If the attribute names don't match the JMX MBean attribute names, this is not a problem, as a mapping from attribute name to JMX MBean attribute name can be provided when using the source.

The object name patterns supported by JMX aren't as flexible as the Tabulator match expression language. If we know the match expression used to identify the MBean name evaluates to a finite set of specific values, it can be quicker to explicitly fetch MBean attributes for those beans, rather than fetch all MBeans matching a wildcard and filtering out those not of interest.
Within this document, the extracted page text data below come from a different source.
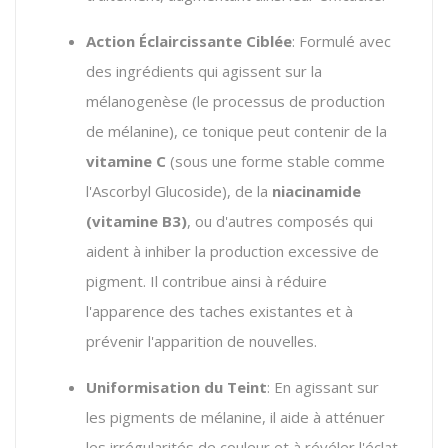
Action Éclaircissante Ciblée
: Formulé avec
des ingrédients qui agissent sur la
mélanogenèse (le processus de production
de mélanine), ce tonique peut contenir de la
vitamine C
(sous une forme stable comme
l'Ascorbyl Glucoside), de la
niacinamide
(vitamine B3)
, ou d'autres composés qui
aident à inhiber la production excessive de
pigment. Il contribue ainsi à réduire
l'apparence des taches existantes et à
prévenir l'apparition de nouvelles.
Uniformisation du Teint
: En agissant sur
les pigments de mélanine, il aide à atténuer
les irrégularités de couleur et à révéler l'éclat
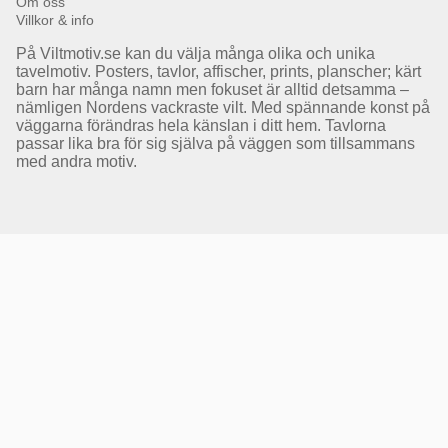
Om oss
Villkor & info
På Viltmotiv.se kan du välja många olika och unika
tavelmotiv. Posters, tavlor, affischer, prints, planscher; kärt
barn har många namn men fokuset är alltid detsamma –
nämligen Nordens vackraste vilt. Med spännande konst på
väggarna förändras hela känslan i ditt hem. Tavlorna
passar lika bra för sig själva på väggen som tillsammans
med andra motiv.
Få Magasin Vildmarken direkt till din e-post!*
E-
postadress
*Du kan även få erbjudanden och nyheter från samarbetspartners. Din prenumeration är helt
kostnadsfri och kan avslutas när som helst.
Tabulator supplies a ValueCollection class to help with this. You use it to try to convert a match expression into a set of values. If successful, you use the JMX source for each of them. If unsuccessful, you use the JMX source using a wildcard, and filter. Tabulator also supplies a IntervalCollection class to help by converting matches into ranges of legal values.

Due to the nature of the JMX interface, Tabulator has to fetch MBeans and then filter based upon MBean attribute values. In the general case, there is no way to just fetch MBeans having attributes matching particular expressions.

The JMX source doesn't understand invoking methods on MBeans, CompositeData or TabularData. If these are needed, custom code should be written. An example of this is the JMX variant of the QPid message "Type" class.